Your goal —
Write out, word for word, every line in the data below from the one containing "histopathology image exhibits" to the one containing "immunohistochemical staining in", both of them included.

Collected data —
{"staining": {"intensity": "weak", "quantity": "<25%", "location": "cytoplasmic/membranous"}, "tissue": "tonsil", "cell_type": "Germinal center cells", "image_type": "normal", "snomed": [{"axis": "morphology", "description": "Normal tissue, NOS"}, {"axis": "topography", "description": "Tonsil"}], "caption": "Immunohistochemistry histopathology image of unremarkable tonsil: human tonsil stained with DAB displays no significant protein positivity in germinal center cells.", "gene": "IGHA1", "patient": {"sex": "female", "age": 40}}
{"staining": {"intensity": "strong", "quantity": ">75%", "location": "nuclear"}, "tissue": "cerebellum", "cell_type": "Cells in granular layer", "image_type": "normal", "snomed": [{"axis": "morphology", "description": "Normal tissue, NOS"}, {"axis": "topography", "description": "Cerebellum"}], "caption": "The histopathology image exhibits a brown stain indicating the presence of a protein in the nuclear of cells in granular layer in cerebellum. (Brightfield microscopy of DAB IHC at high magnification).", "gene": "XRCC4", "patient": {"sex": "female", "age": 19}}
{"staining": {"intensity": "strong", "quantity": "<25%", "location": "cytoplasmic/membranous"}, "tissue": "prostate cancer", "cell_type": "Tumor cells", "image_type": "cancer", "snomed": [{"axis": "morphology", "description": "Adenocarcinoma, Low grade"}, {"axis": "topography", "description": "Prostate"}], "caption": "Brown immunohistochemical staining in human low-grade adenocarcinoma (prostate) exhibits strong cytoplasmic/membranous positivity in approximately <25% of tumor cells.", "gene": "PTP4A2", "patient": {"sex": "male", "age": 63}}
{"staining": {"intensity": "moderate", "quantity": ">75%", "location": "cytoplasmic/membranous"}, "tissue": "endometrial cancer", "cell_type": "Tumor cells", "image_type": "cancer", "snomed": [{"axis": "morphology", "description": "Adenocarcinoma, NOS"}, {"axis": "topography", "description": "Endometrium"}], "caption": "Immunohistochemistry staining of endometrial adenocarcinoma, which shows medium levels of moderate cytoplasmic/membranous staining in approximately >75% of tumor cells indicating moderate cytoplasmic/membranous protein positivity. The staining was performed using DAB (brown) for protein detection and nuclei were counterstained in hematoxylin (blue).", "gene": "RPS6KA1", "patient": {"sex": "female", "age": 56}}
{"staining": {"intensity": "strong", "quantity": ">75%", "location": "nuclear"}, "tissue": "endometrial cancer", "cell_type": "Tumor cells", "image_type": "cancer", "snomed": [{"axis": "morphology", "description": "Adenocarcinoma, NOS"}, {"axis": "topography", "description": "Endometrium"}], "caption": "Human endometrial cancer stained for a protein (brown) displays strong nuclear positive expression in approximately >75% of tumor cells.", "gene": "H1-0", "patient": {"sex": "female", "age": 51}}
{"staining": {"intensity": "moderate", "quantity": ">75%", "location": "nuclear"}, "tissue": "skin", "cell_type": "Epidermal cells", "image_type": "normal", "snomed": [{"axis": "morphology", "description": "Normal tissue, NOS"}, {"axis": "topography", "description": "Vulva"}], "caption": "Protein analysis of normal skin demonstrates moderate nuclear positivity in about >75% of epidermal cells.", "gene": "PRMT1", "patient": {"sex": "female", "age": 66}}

Answer —
{"staining": {"intensity": "strong", "quantity": ">75%", "location": "nuclear"}, "tissue": "cerebellum", "cell_type": "Cells in granular layer", "image_type": "normal", "snomed": [{"axis": "morphology", "description": "Normal tissue, NOS"}, {"axis": "topography", "description": "Cerebellum"}], "caption": "The histopathology image exhibits a brown stain indicating the presence of a protein in the nuclear of cells in granular layer in cerebellum. (Brightfield microscopy of DAB IHC at high magnification).", "gene": "XRCC4", "patient": {"sex": "female", "age": 19}}
{"staining": {"intensity": "strong", "quantity": "<25%", "location": "cytoplasmic/membranous"}, "tissue": "prostate cancer", "cell_type": "Tumor cells", "image_type": "cancer", "snomed": [{"axis": "morphology", "description": "Adenocarcinoma, Low grade"}, {"axis": "topography", "description": "Prostate"}], "caption": "Brown immunohistochemical staining in human low-grade adenocarcinoma (prostate) exhibits strong cytoplasmic/membranous positivity in approximately <25% of tumor cells.", "gene": "PTP4A2", "patient": {"sex": "male", "age": 63}}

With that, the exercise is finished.